SURVIVORS and victims' relatives of the Selby rail crash wept today as they heard the shocking moment when the train they and their loved ones were travelling on hit a Land Rover at high speed.
They were listening to the 999 call that the vehicle's driver Gary Hart made to North Yorkshire Police at 6.12am on February 28.
Some relatives held hands and others braced themselves as James Goss QC asked court staff to play the tape.
In courtroom number five at Leeds Crown Court they heard Hart tell control room operator Sarah Pratt he had just gone off the M62 and landed on the East Coast mainline.
Hart tried to describe exactly where he was, but the operator was still not clear when Hart said: "But there's a train coming."
"Oh my God," said Miss Pratt. Then the packed courtroom heard the sound of the York to London early morning GNER express going past.
The motorist told the operator: "The train's just gone straight through the front of me Land Rover."
At least one of the relatives appeared distressed enough to require assistance. Police liaison officers and a chaplain are sitting with the relatives and survivors who are packing the courtroom for the trial of Hart.
The 37-year-old of Church Lane, Strubby, near Alford, Lincolnshire, denies ten charges of causing death by dangerous driving.
The prosecution allege that his actions led to the deaths of six passengers and three train crew on the GNER train, and the driver of a freightliner coal train that collided with the passenger train when it was partly derailed by the collision with the Land Rover.
The last moments of Brayton train driver Stephen Dunn were today relived in court.
The jury, victims' relatives and survivors of the train crash were listening to the eyewitness statement of Inspector Andrew Hill, who was riding with Mr Dunn on his final journey.
Edmund Lawson QC, defending, assured the Brayton man's family that he, on behalf on Gary Neil Hart, 37, was not criticising in any way what the driver had done on the morning of February 28.
Hart, of Church Lane, Strubby, Lincolnshire, denies ten charges of causing death by dangerous driving in the tragic train crash.
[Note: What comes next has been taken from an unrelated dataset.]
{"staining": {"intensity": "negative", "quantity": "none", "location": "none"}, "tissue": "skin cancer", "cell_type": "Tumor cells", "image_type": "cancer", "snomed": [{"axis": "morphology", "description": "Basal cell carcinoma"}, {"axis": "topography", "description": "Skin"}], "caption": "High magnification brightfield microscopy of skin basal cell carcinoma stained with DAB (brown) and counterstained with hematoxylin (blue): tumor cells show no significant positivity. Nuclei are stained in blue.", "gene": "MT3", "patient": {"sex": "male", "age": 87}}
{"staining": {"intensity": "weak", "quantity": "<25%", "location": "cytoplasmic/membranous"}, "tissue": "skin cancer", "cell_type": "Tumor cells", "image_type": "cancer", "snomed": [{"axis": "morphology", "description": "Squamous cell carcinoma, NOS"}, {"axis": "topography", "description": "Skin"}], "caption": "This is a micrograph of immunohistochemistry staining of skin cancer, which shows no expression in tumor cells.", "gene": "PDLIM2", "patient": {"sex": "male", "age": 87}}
In a statement read to Leeds Crown Court, Mr Hill said he and Mr Dunn, whom he called Steve, were on their final journey of the day from Immingham to a power station when they turned on to the East Coast main line.
He saw a green signal about 400 yards away as they were approaching Great Heck. But suddenly it turned red.
Steve suddenly said: "What is up with the signals?".
He could not understand what was happening as by now the train was less than 200 yards away and the automatic warning system had not sounded.
He assumed this was because their Freightliner coal train had passed the magnetic trigger at 200 yards before the signal went red.
"Looking straight ahead I saw a yellow flash of light across the track in the distance," said the statement.
Mr Hill then saw an HST travelling towards him at speed and he thought the two trains would pass safely, but it appeared to be closer to his tracks than normal.
Red sparks were flying from the train.
"I wasn't aware of any sideways movement from the approaching train, it just looked as if it would just pass, but within a short space of time I saw what looked like a coach jack-knife out towards our set of tracks."
Mr Hill had already told Mr Dunn to put the emergency brakes on.
"We were a hundred yards away from this coach on a collision course. I said to Steve, 'Steve get out'," said Mr Hill's statement.
In the dark he saw the blue livery of a GNER train in the headlights.
He was standing up and Mr Dunn was at the controls.
The trains collided. Mr Hill did not remember hearing a loud noise.
"I remember coming round, I was unable to breathe, I couldn't see anything. I was in blackness," said the statement. Mr Dunn, 39, died in the crash.